Less than half of what the institute receives as its share of the fundraising proceeds is spent each year on the programs outlined in the solicitations: law enforcement training, Iowa Special Olympics and camp scholarships. The net result is that of all the money donated by Iowans, roughly one-third is used by the ISSDA Institute for the stated purpose.
For example, in 2019, Iowans donated $416,896 to the institute. After the fundraiser’s expenses were met, the institute was left with $247,124, and it spent a total of $137,186 on the programs outlined in the solicitation.
The president of the ISSDA, Capt. Randy Rowland of the Linn County Sheriff’s Office, declined to speak to the Iowa Capital Dispatch about the association’s fundraising efforts, as did several other board members.
Last week, central Iowa residents began receiving a new round of direct-mail solicitations on a letterhead that states, in bold letters, “from SHERIFF Kevin Schneider, Polk County” alongside the badge-shaped insignia of the institute. The letter is signed by Schneider not as an ISSDA member but as the county sheriff.
“Your support for the Iowa State Sheriffs and Deputies Association Institute (ISSDAI) is needed today in order for us to provide not only critical support and training to your sheriff’s office, but also much-needed funding for our YMCA Camp in Boone and Iowa Special Olympics,” the letter states. “When you send your membership dues for $25, you will receive a 2022 membership card for your wallet, a 2022 Iowa State Sheriffs and Deputies Association Institute window decal and bumper sticker, (and) a December 2022 Honorary Issue of The Gold Star newsletter… Thank you for helping us keep our community safe.”
The items that Schneider’s letter calls “credentials” – the wallet card, bumper sticker and decal – have been used by various police associations for decades as fundraising incentives, but they also have generated controversy. Because they are all items that might be displayed on or in a vehicle during a traffic stop, some law enforcement agencies have objected to their use on the grounds that donors may expect, if not receive, favorable treatment when pulled over.

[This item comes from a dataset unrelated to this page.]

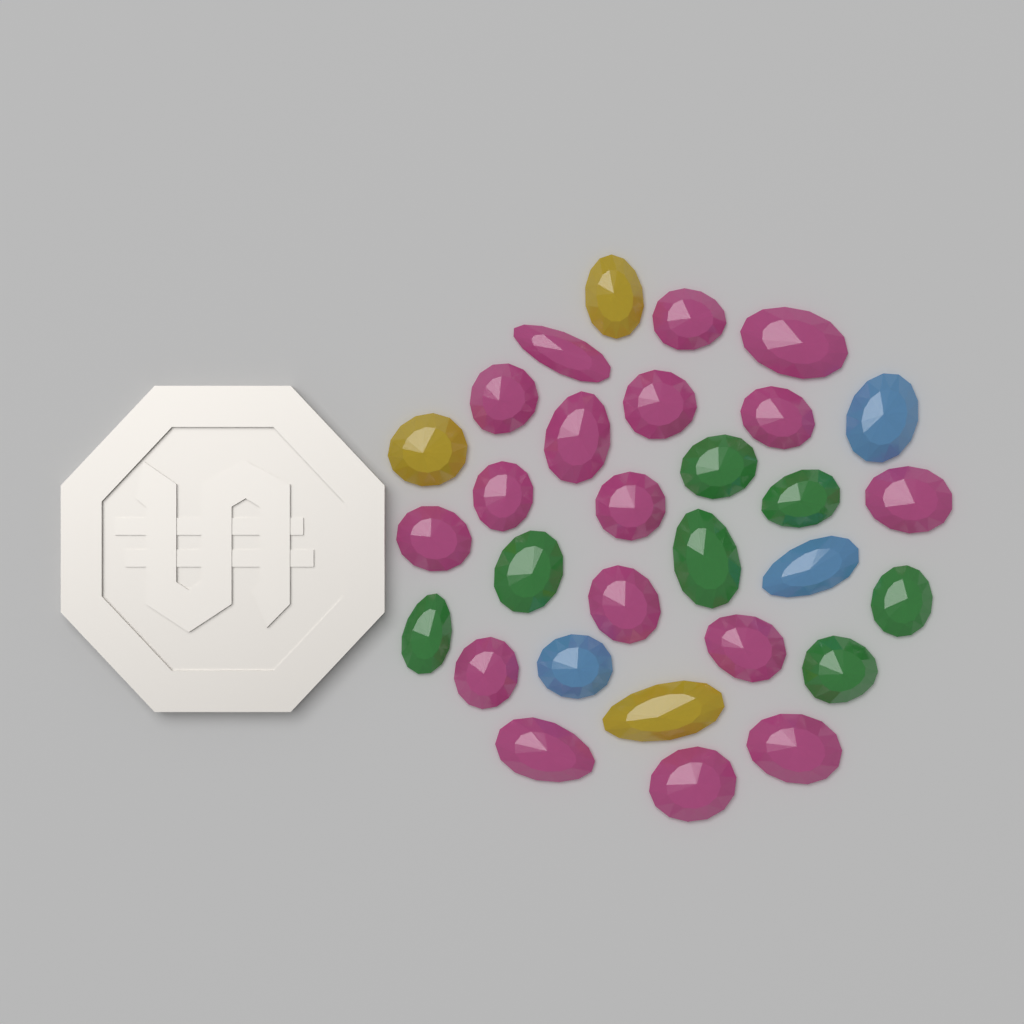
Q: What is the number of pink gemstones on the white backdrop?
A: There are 17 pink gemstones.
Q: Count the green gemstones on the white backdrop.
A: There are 7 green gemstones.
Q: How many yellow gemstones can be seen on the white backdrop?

Schneider did not respond to questions from the Iowa Capital Dispatch, but Sheriff Chad Sheehan of Woodbury County said he believes concerns about donor expectations are unwarranted.
“I have more faith in the citizens that choose to make a donation that they won’t have this expectation that somebody is going to look the other way,” he said. “I’ll give the people who donate credit that they’re not looking for that.”
As for why those specific types of incentives are offered in return for a donation, Sheehan said, “I have no idea.”
Sheriff Keith Davis of Wayne County, a vice president on the ISSDA board, agrees with Sheehan that donors don’t have any expectation of favorable treatment from law enforcement.
Asked what benefit the donors might derive from wallet cards and stickers, Davis said, “I guess I don’t know. It has always been that way. People are proud to show that they support law enforcement. Really to me, it’s no different than what I remember a few years ago, when we had so much bad publicity against law enforcement. Everybody was putting blue lights outside their home to show support.”
Donations to the ISSDA Institute are solicited as “membership dues.” The donations are also reported to the IRS as membership dues, not as fundraising revenue.
As for the ISSDA Institute, it isn’t a school or training center for law enforcement, but a post office box in Atlantic, where the institute’s financial director, former Cass County Sheriff Bill Sage, lives. The donations, Sage says, are handled and processed by him, and then the professional fundraiser bills the organization for the cost of the solicitations.
Sage said there are “probably close to 10,000” individuals who have donated to the ISSDA Institute and are considered honorary members.